One in four passenger vehicles has at least one underinflated tire, according to the National Highway Traffic Safety Administration (NHTSA). Next time you’re in a parking lot look around at the number of cars; one quarter of them are a possible safety hazard. Underinflated tires can directly lead to tire blowout incidents, and they can increase the severity of other crashes. NHTSA estimates that 78,000 collisions occur every year due to unsafe tires resulting in the deaths of 738 people in 2017.
But here’s the thing: Tire failure is completely predictable and preventable.

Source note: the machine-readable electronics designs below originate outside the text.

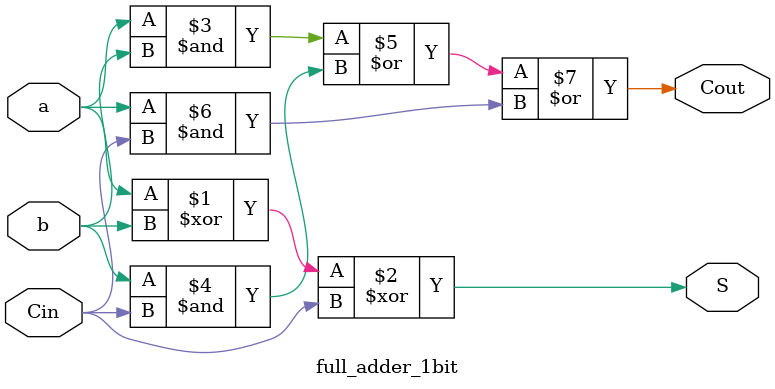
<source format=v>
module full_adder_1bit (Cout,S,a,b,Cin);
input a,b;
input Cin;
output S;
output Cout;

assign S = a^ b^ Cin;
assign Cout = (a&b) | (b&Cin) | (a&Cin);

endmodule


</source>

The Road to Zero Coalition has nearly 900 other organizations committed to creating a roadway fatality-free world by 2050. The Ray, a nonprofit organization in rural Georgia, is one of them. The core mission of The Ray is safer transportation, meaning zero deaths on highways, interstates and roads. The Ray demonstrates technologies and innovations that make driving safer, smarter and more sustainable. On an 18-mile living transportation innovation laboratory on Interstate 85, we’re demonstrating new technology that can mitigate tire failure from low pressure and insufficient tread depth.
In December 2016 we installed WheelRight, an automatic, roll-over tire safety system, developed and manufactured in the UK. WheelRight instantly measures the tire pressure and tread depths of all tires on any passing car or truck at speeds of up to 10 miles per hour – all without the driver ever leaving the car! The Ray’s system was the first in the world when it was installed, but today you can find WheelRight systems in Colorado, North Carolina, the UK, Germany and in Hong Kong.
To celebrate the two-year anniversary of WheelRight on The Ray, MBA students at Duquesne University analyzed the results. Since 2016, the system has scanned more than 4,500 vehicles, about 18,500 tires. A small sample shows that 7.2% of treads were below the recommended depth of 3/32” and 18% of tires were underinflated, with 2% requiring urgent attention.
So why does this matter as more and more cars have internal tire pressure sensors? It’s important to remember that those vehicles have what’s called an indirect system, with several shortcomings, such as false warnings with weather changes, and may not inform the driver which tire is low. And, of course, they don’t check for balding tires.
The WheelRight is one of the most obvious successes on The Ray, but we aren’t stopping there. In 2018, WheelRight added a tire sidewall reader to our tire safety station. Still in a machine learning phase, WheelRight is innovating in real time on The Ray. The tire sidewall reader is comprised of two towers adjacent to the side of the vehicle in which cameras and lights are housed. As a vehicle passes through, the lights and cameras are triggered, capturing up to 20 images of the rotating tire. This allows drivers to find out how much usable life is left on the tire, and where to find a suitable replacement.
With the weather warming up and spring break just around the corner, it’s important to understand tire safety before heading out for a road trip. So many roadway dangers are out of our control, but tire safety isn’t one of them.